*Work instructions:*
Copy the data verbatim and leave out every picture.

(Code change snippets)
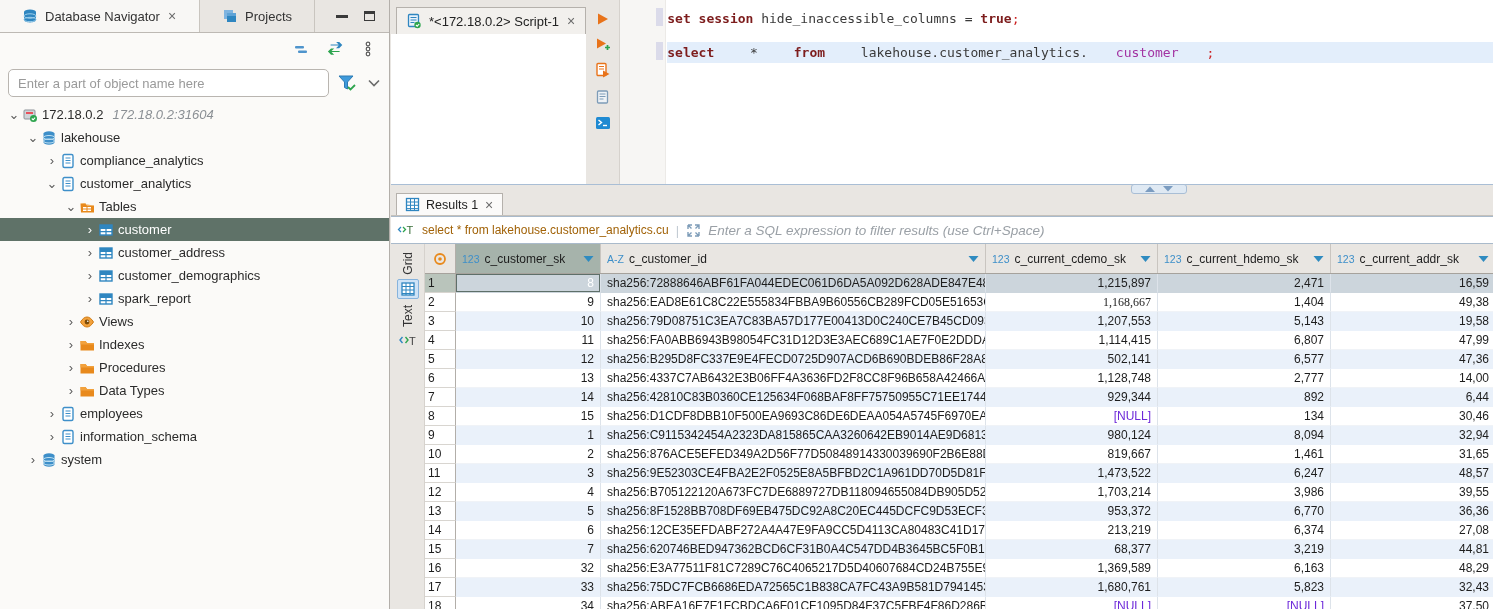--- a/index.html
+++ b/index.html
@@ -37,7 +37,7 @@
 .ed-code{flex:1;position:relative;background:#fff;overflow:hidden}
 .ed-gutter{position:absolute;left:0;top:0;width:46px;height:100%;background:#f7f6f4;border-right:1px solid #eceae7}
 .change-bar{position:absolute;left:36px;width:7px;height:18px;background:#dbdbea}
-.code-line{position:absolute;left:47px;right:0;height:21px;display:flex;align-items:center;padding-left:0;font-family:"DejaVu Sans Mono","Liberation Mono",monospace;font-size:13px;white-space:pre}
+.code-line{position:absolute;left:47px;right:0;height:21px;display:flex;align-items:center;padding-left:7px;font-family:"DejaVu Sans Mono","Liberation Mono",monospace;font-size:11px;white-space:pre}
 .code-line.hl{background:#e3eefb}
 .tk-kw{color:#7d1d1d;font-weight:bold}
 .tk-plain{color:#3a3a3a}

*Written response:*
--- a/index.html
+++ b/index.html
@@ -37,7 +37,7 @@
 .ed-code{flex:1;position:relative;background:#fff;overflow:hidden}
 .ed-gutter{position:absolute;left:0;top:0;width:46px;height:100%;background:#f7f6f4;border-right:1px solid #eceae7}
 .change-bar{position:absolute;left:36px;width:7px;height:18px;background:#dbdbea}
-.code-line{position:absolute;left:47px;right:0;height:21px;display:flex;align-items:center;padding-left:0;font-family:"DejaVu Sans Mono","Liberation Mono",monospace;font-size:13px;white-space:pre}
+.code-line{position:absolute;left:47px;right:0;height:21px;display:flex;align-items:center;padding-left:7px;font-family:"DejaVu Sans Mono","Liberation Mono",monospace;font-size:11px;white-space:pre}
 .code-line.hl{background:#e3eefb}
 .tk-kw{color:#7d1d1d;font-weight:bold}
 .tk-plain{color:#3a3a3a}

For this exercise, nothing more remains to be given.